▸ AIM OF THE EXERCISE:
What is needed here is each entry reproduced exactly, without its pictures.

▸ Document images with source code:
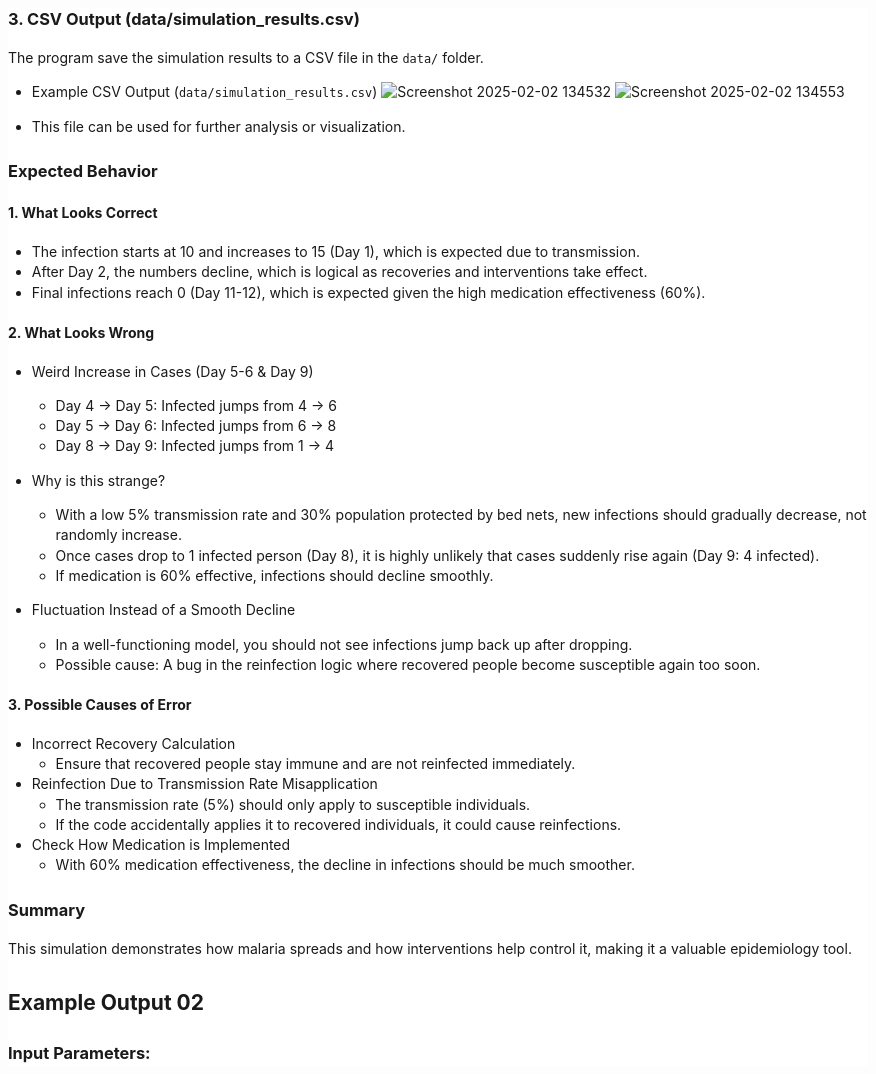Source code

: ### 3. CSV Output (data/simulation_results.csv)
The program save the simulation results to a CSV file in the `data/` folder.
- Example CSV Output (`data/simulation_results.csv`)
![Screenshot 2025-02-02 134532](https://github.com/user-attachments/assets/efde5e5a-abe1-47cd-895b-46b23735e881)
![Screenshot 2025-02-02 134553](https://github.com/user-attachments/assets/0cba40f7-824a-4819-ac21-16088a03963e)

- This file can be used for further analysis or visualization.

### Expected Behavior
#### 1. What Looks Correct
- The infection starts at 10 and increases to 15 (Day 1), which is expected due to transmission.
- After Day 2, the numbers decline, which is logical as recoveries and interventions take effect.
- Final infections reach 0 (Day 11-12), which is expected given the high medication effectiveness (60%).

#### 2. What Looks Wrong
- Weird Increase in Cases (Day 5-6 & Day 9)
  - Day 4 → Day 5: Infected jumps from 4 → 6
  - Day 5 → Day 6: Infected jumps from 6 → 8
  - Day 8 → Day 9: Infected jumps from 1 → 4

- Why is this strange?
  - With a low 5% transmission rate and 30% population protected by bed nets, new infections should gradually decrease, not randomly increase.
  - Once cases drop to 1 infected person (Day 8), it is highly unlikely that cases suddenly rise again (Day 9: 4 infected).
  - If medication is 60% effective, infections should decline smoothly.

- Fluctuation Instead of a Smooth Decline
  - In a well-functioning model, you should not see infections jump back up after dropping.
  - Possible cause: A bug in the reinfection logic where recovered people become susceptible again too soon.

#### 3. Possible Causes of Error
- Incorrect Recovery Calculation
  - Ensure that recovered people stay immune and are not reinfected immediately.
- Reinfection Due to Transmission Rate Misapplication
  - The transmission rate (5%) should only apply to susceptible individuals.
  - If the code accidentally applies it to recovered individuals, it could cause reinfections.
- Check How Medication is Implemented
  - With 60% medication effectiveness, the decline in infections should be much smoother.

### Summary
This simulation demonstrates how malaria spreads and how interventions help control it, making it a valuable epidemiology tool.

## Example Output 02
### Input Parameters:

▸ FINISHED TASK:
Source code

: ### 3. CSV Output (data/simulation_results.csv)
The program save the simulation results to a CSV file in the `data/` folder.
- Example CSV Output (`data/simulation_results.csv`)
![Screenshot 2025-02-02 134532](https://github.com/user-attachments/assets/efde5e5a-abe1-47cd-895b-46b23735e881)
![Screenshot 2025-02-02 134553](https://github.com/user-attachments/assets/0cba40f7-824a-4819-ac21-16088a03963e)

- This file can be used for further analysis or visualization.

### Expected Behavior
#### 1. What Looks Correct
- The infection starts at 10 and increases to 15 (Day 1), which is expected due to transmission.
- After Day 2, the numbers decline, which is logical as recoveries and interventions take effect.
- Final infections reach 0 (Day 11-12), which is expected given the high medication effectiveness (60%).

#### 2. What Looks Wrong
- Weird Increase in Cases (Day 5-6 & Day 9)
  - Day 4 → Day 5: Infected jumps from 4 → 6
  - Day 5 → Day 6: Infected jumps from 6 → 8
  - Day 8 → Day 9: Infected jumps from 1 → 4

- Why is this strange?
  - With a low 5% transmission rate and 30% population protected by bed nets, new infections should gradually decrease, not randomly increase.
  - Once cases drop to 1 infected person (Day 8), it is highly unlikely that cases suddenly rise again (Day 9: 4 infected).
  - If medication is 60% effective, infections should decline smoothly.

- Fluctuation Instead of a Smooth Decline
  - In a well-functioning model, you should not see infections jump back up after dropping.
  - Possible cause: A bug in the reinfection logic where recovered people become susceptible again too soon.

#### 3. Possible Causes of Error
- Incorrect Recovery Calculation
  - Ensure that recovered people stay immune and are not reinfected immediately.
- Reinfection Due to Transmission Rate Misapplication
  - The transmission rate (5%) should only apply to susceptible individuals.
  - If the code accidentally applies it to recovered individuals, it could cause reinfections.
- Check How Medication is Implemented
  - With 60% medication effectiveness, the decline in infections should be much smoother.

### Summary
This simulation demonstrates how malaria spreads and how interventions help control it, making it a valuable epidemiology tool.

## Example Output 02
### Input Parameters:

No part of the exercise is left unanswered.